UPSTAIRS the room was already done and the Colonel, who had anticipated a possible messiness of locale, was pleased.

“Stand by it once,” he said. Then remembered to add, “Please.”

She stood by it, and he looked at it from where he had looked at it last night.

“There’s no comparison, of course,” he said. “I don’t mean likeness. The likeness is excellent.”

“Was there supposed to be a comparison?” the girl asked, and swung her head back and stood there with the black sweater of the portrait.

“Of course not. But last night, and at first light, I talked to the portrait as though it were you.”

“That was nice of you and shows it has served some useful purpose.”

They were lying now on the bed and the girl said to him, “Don’t you ever close windows?”

“No. Do you?”

“Only when it rains.”

“How much alike are we?”

“I don’t know. We never had much of a chance to find out.”

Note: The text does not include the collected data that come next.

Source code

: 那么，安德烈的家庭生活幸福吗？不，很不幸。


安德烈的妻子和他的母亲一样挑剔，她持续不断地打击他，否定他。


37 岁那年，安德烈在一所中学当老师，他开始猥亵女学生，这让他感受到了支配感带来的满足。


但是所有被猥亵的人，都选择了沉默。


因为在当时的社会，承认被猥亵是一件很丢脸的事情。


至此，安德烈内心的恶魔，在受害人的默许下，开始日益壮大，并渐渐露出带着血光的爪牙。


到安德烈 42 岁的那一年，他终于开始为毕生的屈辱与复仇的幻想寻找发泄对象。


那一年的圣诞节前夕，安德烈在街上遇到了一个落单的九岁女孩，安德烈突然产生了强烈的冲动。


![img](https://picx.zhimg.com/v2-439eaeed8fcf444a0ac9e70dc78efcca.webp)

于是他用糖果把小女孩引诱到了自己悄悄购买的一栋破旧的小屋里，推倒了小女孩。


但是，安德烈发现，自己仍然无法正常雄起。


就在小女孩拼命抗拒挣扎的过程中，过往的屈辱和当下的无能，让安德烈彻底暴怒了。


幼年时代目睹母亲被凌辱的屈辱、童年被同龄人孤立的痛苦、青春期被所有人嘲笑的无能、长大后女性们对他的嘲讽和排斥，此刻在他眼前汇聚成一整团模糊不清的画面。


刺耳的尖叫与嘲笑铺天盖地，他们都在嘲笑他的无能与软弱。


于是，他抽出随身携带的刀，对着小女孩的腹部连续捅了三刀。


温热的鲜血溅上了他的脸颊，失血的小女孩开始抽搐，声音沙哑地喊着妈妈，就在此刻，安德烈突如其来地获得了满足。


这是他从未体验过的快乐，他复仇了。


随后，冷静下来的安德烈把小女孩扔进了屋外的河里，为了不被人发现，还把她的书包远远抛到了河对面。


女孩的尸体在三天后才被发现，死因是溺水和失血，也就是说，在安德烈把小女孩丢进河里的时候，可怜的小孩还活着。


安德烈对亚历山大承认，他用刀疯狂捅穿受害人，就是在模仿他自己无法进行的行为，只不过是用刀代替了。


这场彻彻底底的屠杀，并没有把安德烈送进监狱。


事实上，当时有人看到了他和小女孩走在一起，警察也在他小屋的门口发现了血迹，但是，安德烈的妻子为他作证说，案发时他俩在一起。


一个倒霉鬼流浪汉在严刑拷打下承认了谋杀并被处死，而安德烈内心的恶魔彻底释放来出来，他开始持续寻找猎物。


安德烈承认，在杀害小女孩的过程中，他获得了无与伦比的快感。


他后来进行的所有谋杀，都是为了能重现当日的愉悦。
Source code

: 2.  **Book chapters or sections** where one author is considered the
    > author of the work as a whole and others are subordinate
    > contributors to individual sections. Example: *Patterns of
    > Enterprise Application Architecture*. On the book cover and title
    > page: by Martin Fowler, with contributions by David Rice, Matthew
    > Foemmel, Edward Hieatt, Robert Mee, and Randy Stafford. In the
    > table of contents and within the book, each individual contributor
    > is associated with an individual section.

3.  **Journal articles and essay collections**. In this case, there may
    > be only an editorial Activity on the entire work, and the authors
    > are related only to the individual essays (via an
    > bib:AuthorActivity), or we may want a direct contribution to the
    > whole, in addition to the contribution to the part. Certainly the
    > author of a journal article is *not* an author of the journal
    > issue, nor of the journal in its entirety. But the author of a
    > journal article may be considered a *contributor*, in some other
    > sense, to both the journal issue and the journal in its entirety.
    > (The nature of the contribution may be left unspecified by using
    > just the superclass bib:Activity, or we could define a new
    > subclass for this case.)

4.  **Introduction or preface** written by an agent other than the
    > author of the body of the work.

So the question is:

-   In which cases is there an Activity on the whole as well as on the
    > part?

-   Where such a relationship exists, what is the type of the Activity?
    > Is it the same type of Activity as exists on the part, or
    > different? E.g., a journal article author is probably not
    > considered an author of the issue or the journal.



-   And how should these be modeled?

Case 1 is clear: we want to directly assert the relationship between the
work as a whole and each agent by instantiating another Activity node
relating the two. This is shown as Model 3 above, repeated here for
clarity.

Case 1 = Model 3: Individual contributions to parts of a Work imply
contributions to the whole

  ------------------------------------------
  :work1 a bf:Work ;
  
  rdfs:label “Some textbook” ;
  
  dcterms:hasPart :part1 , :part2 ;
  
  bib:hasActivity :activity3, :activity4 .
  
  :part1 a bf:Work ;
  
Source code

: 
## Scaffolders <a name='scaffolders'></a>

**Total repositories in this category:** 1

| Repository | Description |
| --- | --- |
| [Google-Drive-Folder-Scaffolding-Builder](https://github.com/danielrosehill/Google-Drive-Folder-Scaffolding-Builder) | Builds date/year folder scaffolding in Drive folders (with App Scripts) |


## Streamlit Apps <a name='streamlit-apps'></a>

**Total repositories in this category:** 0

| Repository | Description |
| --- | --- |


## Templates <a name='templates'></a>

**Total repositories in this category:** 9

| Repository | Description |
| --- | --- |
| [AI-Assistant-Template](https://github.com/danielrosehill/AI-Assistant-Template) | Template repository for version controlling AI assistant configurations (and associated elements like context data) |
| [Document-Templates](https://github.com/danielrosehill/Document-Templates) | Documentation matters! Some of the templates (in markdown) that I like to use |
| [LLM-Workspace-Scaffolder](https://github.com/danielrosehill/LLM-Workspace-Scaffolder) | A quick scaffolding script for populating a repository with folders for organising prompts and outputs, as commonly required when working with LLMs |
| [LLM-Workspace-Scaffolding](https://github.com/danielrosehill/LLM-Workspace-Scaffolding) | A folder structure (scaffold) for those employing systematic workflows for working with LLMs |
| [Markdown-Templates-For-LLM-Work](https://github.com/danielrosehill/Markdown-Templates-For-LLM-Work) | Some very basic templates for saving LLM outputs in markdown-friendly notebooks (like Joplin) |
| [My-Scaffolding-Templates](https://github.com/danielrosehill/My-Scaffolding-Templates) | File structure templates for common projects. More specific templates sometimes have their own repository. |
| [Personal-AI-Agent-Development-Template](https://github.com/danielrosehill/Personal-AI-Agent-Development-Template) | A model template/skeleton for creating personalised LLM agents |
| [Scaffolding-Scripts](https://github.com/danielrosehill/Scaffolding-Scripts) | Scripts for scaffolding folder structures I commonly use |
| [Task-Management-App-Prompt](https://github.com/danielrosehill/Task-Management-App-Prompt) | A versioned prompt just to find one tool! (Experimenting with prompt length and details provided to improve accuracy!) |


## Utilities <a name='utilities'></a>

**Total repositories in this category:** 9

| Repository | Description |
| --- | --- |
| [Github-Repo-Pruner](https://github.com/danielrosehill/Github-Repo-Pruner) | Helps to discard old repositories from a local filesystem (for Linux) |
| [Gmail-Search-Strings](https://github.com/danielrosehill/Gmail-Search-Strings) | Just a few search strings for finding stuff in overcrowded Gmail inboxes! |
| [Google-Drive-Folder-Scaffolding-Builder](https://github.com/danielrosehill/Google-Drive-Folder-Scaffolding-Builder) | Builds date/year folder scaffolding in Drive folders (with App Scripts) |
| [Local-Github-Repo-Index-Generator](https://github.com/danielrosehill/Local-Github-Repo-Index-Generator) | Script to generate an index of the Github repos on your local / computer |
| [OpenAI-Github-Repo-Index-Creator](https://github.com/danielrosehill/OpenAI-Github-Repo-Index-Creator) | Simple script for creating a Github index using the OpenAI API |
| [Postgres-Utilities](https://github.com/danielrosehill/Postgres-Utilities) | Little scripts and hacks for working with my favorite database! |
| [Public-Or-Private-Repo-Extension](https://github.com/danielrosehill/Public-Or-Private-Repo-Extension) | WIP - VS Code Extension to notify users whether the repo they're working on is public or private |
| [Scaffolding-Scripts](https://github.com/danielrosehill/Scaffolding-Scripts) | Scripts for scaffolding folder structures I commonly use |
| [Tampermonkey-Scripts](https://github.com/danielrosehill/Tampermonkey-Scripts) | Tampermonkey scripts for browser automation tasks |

“We’ve never had a fair chance. But we’ve had enough of a chance for me to know.”

“And when you know what the hell have you got?” the Colonel asked.

“I don’t know. Something better than there is, I suppose.”

“Sure. We ought to try for that. I don’t believe in limited objectives. Sometimes you’re forced to, though.”

“What is your great sorrow?”

“Other people’s orders,” he said. “What’s yours?”

“You.”

“I don’t want to be a sorrow. I’ve been a sorry son of a bitch many times. But I never was anybody’s sorrow.”

“Well you are mine now.”

“All right,” he said. “We’ll take it that way.”

“You’re nice to take it that way. You’re very kind this morning. I’m so ashamed about how things are. Please hold me very close and let’s not talk, or think, about how things might have been different.”

“Daughter, that’s one of the few things I know how to do.”